Duran Duran’s John Taylor vs. The Twitterati
Mr. Taylor spoke at UCLA (University of California, Los Angeles – for our English chums), and gave the opinion that
“When artists today are asked to Twitter their every thought, their every action, to record on video their every breath, their every performance, I believe they’re diluting their creative powers, their creative potency and the durability of their work. And in the long run I believe they’re also diluting the magical power and the magnetic attraction that they can or will ever have over their audience.”
While I agree that a lot of the glamour that the bands of yesteryear had (even the grimy, anti-glamour punks had a kind of anti-heroic superhuman mystique) I don’t think that accessibility necessarily devalues a band’s efforts. The megastars of today have carefully managed social network strategies with ghost-tweeters and myspace account managers making sure that fans feel like they are in touch with Brittany’s every motion, and more deeply connected because of that. Even bands lower down the tree can have a rapport with their fans, speak to them personally and instantly, inform them of new gigs, new tracks, new merch or whatever it might be, and get their opinions and feedback just as quickly and intimately. It’s a lot of work, but the relationship between fan and musician is a symbiosis, one that will be continually closer as Web 2.0 channels become more ubiquitous. Perhaps there is something to be regretted in the gradual demise of the ivory tower rock star (watch out for the falling TV’s), but as long as musicians can remember not to air their dirty laundry in public, blog when they’re drunk, and take advantage of the interest and support of their fans I think the closer relationship is a good thing.
Taylor also bemoaned the way that the internet has made so much of yesterday’s culture available that it tends to draw attention away from new musicians’ work.
“…The availability and accessibility of music on the internet today is truly incredible, and I applaud anything that can inspire interest or curiosity in anyone.
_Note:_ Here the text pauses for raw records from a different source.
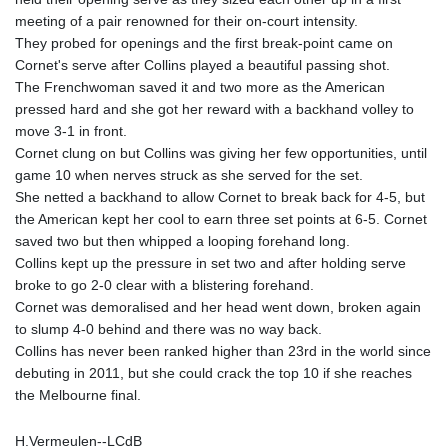
KHR 4671.006893
meeting of a pair renowned for their on-court intensity.
KMF 492.049525
They probed for openings and the first break-point came on
KRW 1640.978088
Cornet's serve after Collins played a beautiful passing shot.
KWD 0.356833
The Frenchwoman saved it and two more as the American
KYD 0.960096
pressed hard and she got her reward with a backhand volley to
KZT 539.86659
move 3-1 in front.
LAK 26045.837925
Cornet clung on but Collins was giving her few opportunities, until
LBP
game 10 when nerves struck as she served for the set.
103192.042878
She netted a backhand to allow Cornet to break back for 4-5, but
LKR 386.984902
the American kept her cool to earn three set points at 6-5. Cornet
LRD 209.293797
saved two but then whipped a looping forehand long.
LSL 18.829049
Collins kept up the pressure in set two and after holding serve
LTL 3.402561
broke to go 2-0 clear with a blistering forehand.
LVL 0.697039
Cornet was demoralised and her head went down, broken again
LYD 7.340541
to slump 4-0 behind and there was no way back.
MAD 10.750759
Collins has never been ranked higher than 23rd in the world since
MDL 20.045426
debuting in 2011, but she could crack the top 10 if she reaches
MGA 4953.209598
the Melbourne final.
MKD 61.530604
MMK 2419.273024
H.Vermeulen--LCdB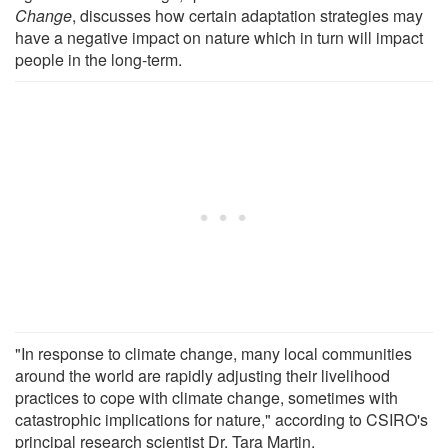
Change
, discusses how certain adaptation strategies may
have a negative impact on nature which in turn will impact
people in the long-term.
"In response to climate change, many local communities
around the world are rapidly adjusting their livelihood
practices to cope with climate change, sometimes with
catastrophic implications for nature," according to CSIRO's
principal research scientist Dr. Tara Martin.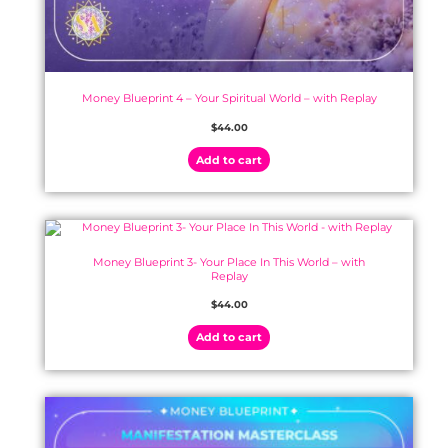
Money Blueprint 4 – Your Spiritual World – with Replay
$
44.00
Add to cart
Money Blueprint 3- Your Place In This World – with
Replay
$
44.00
Add to cart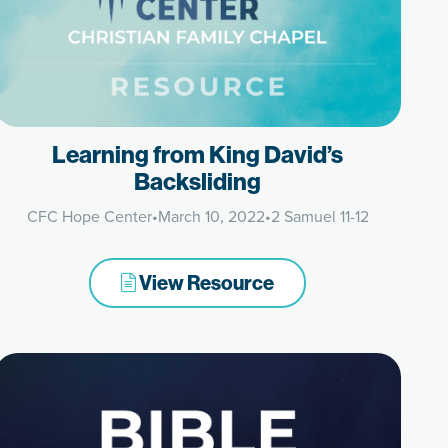
Learning from King David’s
Backsliding
CFC Hope Center
•
March 10, 2022
•
2 Samuel 11-12
View Resource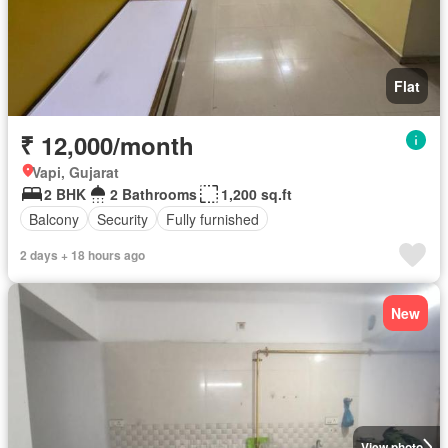
Flat
₹ 12,000/month
Vapi, Gujarat
2 BHK
2 Bathrooms
1,200 sq.ft
Balcony
Security
Fully furnished
2 days + 18 hours ago
New
View photo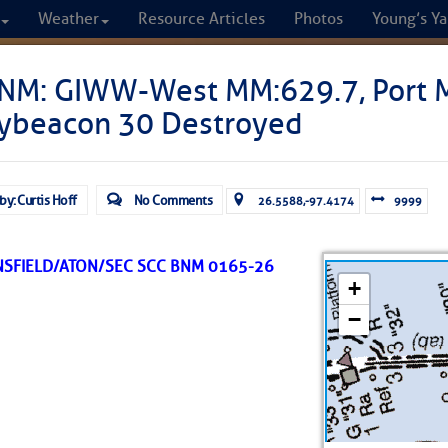
Weather
Resource Articles
Photos
Young’s Ya
CRUISERS
NM: GIWW-West MM:629.7, Port M
ybeacon 30 Destroyed
Cruisers Helping C
omprehensive cruising resource for the I
by: Curtis Hoff
No Comments
26.5588,-97.4174
9999
from Norfolk to the Northern Gulf
NSFIELD/ATON/SEC SCC BNM 0165-26
FREE to use due to the generosity of our sponsors - p
Fuel Prices
Chart Vi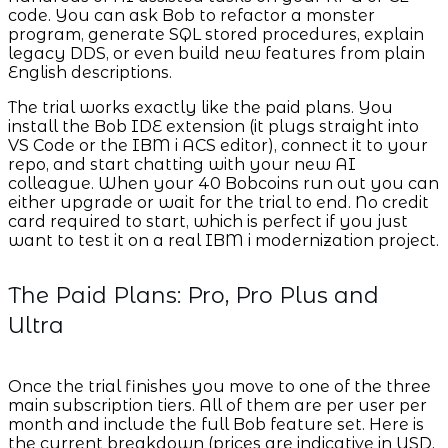
code. You can ask Bob to refactor a monster
program, generate SQL stored procedures, explain
legacy DDS, or even build new features from plain
English descriptions.
The trial works exactly like the paid plans. You
install the Bob IDE extension (it plugs straight into
VS Code or the IBM i ACS editor), connect it to your
repo, and start chatting with your new AI
colleague. When your 40 Bobcoins run out you can
either upgrade or wait for the trial to end. No credit
card required to start, which is perfect if you just
want to test it on a real IBM i modernization project.
The Paid Plans: Pro, Pro Plus and
Ultra
Once the trial finishes you move to one of the three
main subscription tiers. All of them are per user per
month and include the full Bob feature set. Here is
the current breakdown (prices are indicative in USD,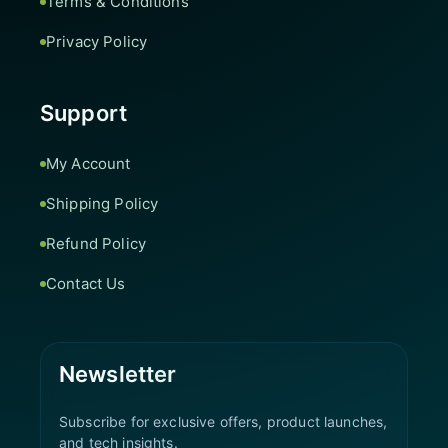
Terms & Conditions
Privacy Policy
Support
My Account
Shipping Policy
Refund Policy
Contact Us
Newsletter
Subscribe for exclusive offers, product launches,
and tech insights.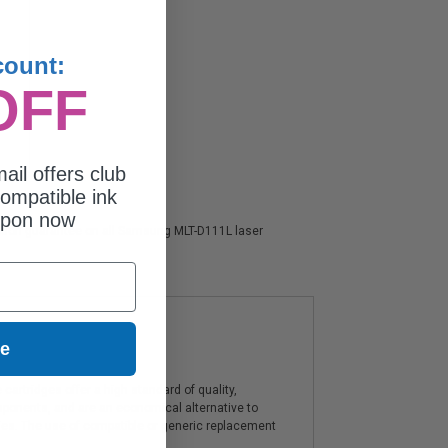
count:
OFF
ail offers club
ompatible ink
upon now
faction guarantee on all Samsung MLT-D111L laser
ue
artridges offer a high standard of quality,
components, and are an economical alternative to
ies. The use of compatible or generic replacement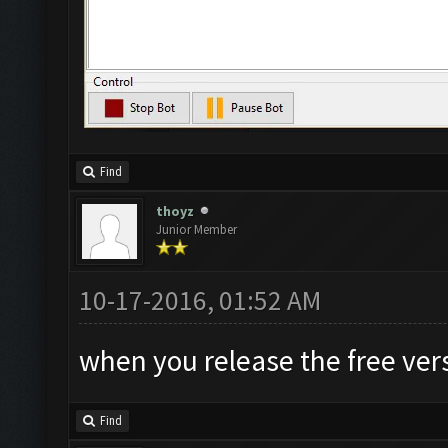
Find
thoyz
Junior Member
10-17-2016, 01:52 AM
when you release the free ver
Find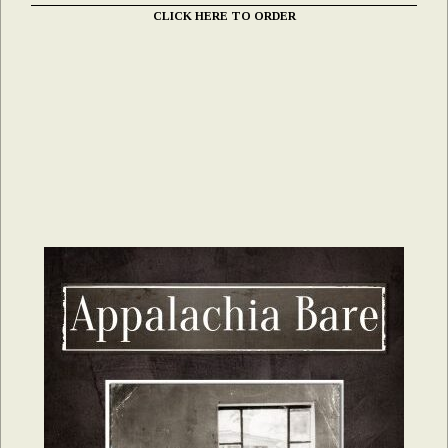
CLICK HERE TO ORDER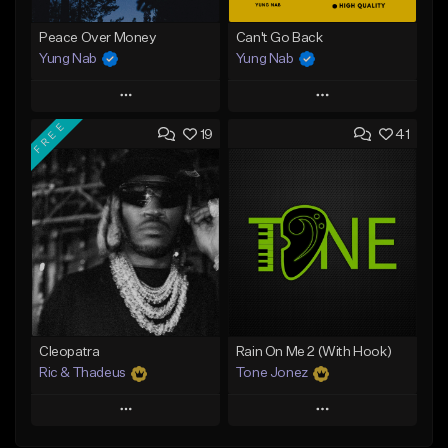
Peace Over Money
Can't Go Back
Yung Nab
Yung Nab
Play
Play
FREE
19
41
Add to Queue
Add to Queue
Add To Playlist
Add To Playlist
Like Beat
Like Beat
Download Item
Download Item
From $25.00
From $25.00
Find similar
Find similar
Cleopatra
Rain On Me 2 (With Hook)
Ric & Thadeus
Tone Jonez
Play
Play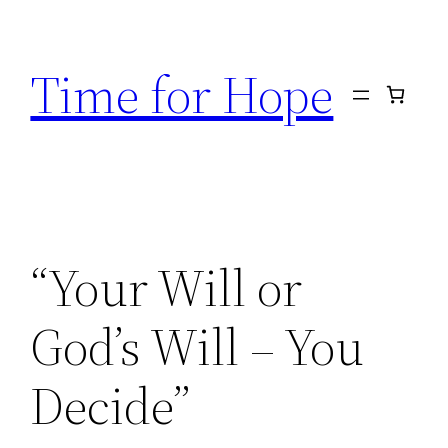
Skip
to
Time for Hope
content
“Your Will or
God’s Will – You
Decide”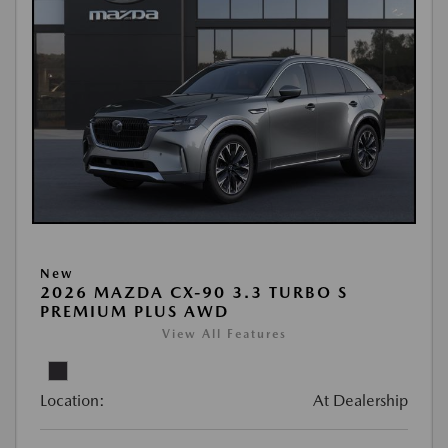
New
2026 MAZDA CX-90 3.3 TURBO S
PREMIUM PLUS AWD
View All Features
Location:
At Dealership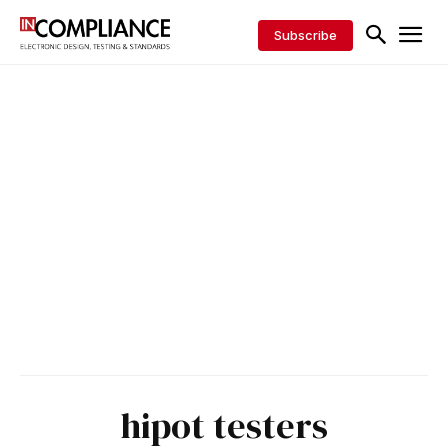
Subscribe
hipot testers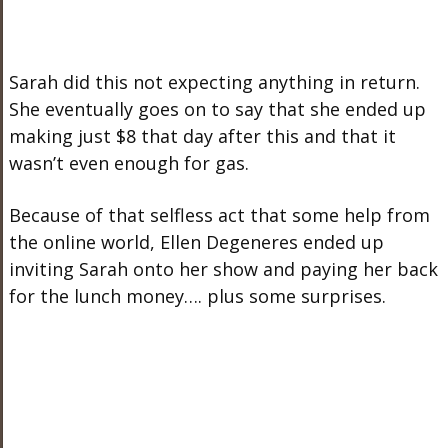
Sarah did this not expecting anything in return.
She eventually goes on to say that she ended up
making just $8 that day after this and that it
wasn’t even enough for gas.
Because of that selfless act that some help from
the online world, Ellen Degeneres ended up
inviting Sarah onto her show and paying her back
for the lunch money…. plus some surprises.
But this also means that those of us who before would have been looking towards the current culture for inspiration are now often to be found […] in various backwaters of older music. This relative lack of need for current, innovative culture can cause, has caused, is causing – maybe – the innovative culture to slow down, much as an assembly line in Detroit slows down and lay-offs have to be made when the demand for a new model recedes.
I couldn’t agree less with this negative take on the provision of access to the musical genius of yesteryear. I can appreciate how unique, cool and fad-struck the teenaged guitarist music have felt when Roxy Music strutted onto the Top of The Pops stage, how much that music and glamour defined a generation, and how much of a defocussing there has been since then, but greater choice does in fact equal greater freedom. The enforced cultural desert that he describes in the rest of his speech may have made individual discoveries more rare and exciting, but the freedom to roam and browse through the whole history of recorded music allows the new generation to decide for itself what is good and fascinating – the globalisation of music splits us all into niche groups; the zeitgeist has splintered, and the mods and rockers are now a thousand different sub-cultures, but those groups are more intimate and tighter knit than the superculture used to be, and will become more so as technology allows them to communicate more and faster. In fact this reintroduction of yesterday’s music is pushing a resurgence of creativity in old genres – funk labels like Daptone, reinventions of Acid and conceptual jazz from bands like Polar Bear and Led Bib, whole swathes of Chiptune stuff as people realise how great the soundtracks to the computer games of the 80’s were… This isn’t even taking into consideration that there are more musicians alive and producing today than in any other period of history, given how global population has expanded to this point in time, and all those people are better connected than ever before; what is true is that the stars of today now have to compete with yesterday’s geniuses as well as their peers for attention. Rant over.